How many lines in the data below contain the word "Strawberry"? State only the number.

※

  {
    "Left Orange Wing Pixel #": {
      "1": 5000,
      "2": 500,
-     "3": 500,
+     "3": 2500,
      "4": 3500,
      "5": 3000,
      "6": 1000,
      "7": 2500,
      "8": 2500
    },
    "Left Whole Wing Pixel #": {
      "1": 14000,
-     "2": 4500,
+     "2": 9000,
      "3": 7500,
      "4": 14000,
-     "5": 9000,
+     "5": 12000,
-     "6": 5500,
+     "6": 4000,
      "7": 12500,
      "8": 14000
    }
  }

※

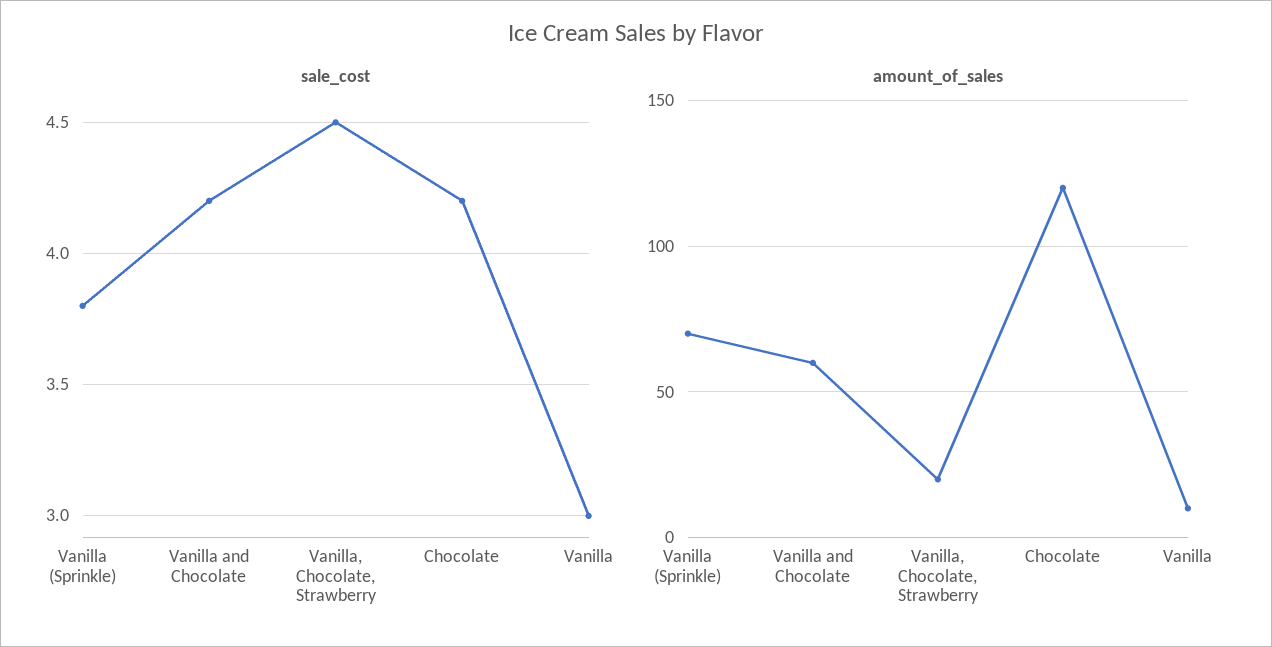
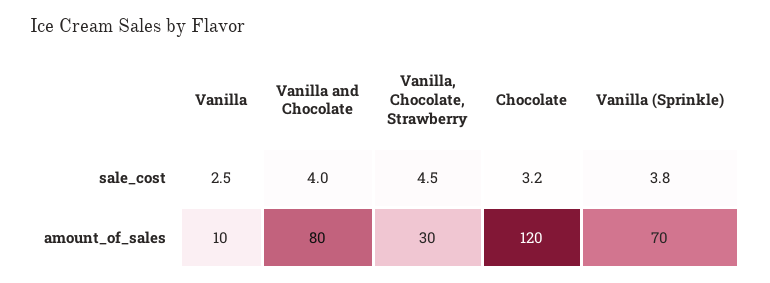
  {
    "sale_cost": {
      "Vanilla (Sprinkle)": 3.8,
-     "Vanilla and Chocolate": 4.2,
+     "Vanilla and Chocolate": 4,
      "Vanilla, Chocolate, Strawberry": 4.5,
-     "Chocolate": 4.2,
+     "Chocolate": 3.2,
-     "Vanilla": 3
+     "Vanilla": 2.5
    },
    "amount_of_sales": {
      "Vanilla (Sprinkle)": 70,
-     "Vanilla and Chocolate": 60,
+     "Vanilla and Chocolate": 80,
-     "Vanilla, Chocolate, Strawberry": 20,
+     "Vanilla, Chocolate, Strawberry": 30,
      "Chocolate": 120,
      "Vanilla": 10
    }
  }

※

Solution to this task
3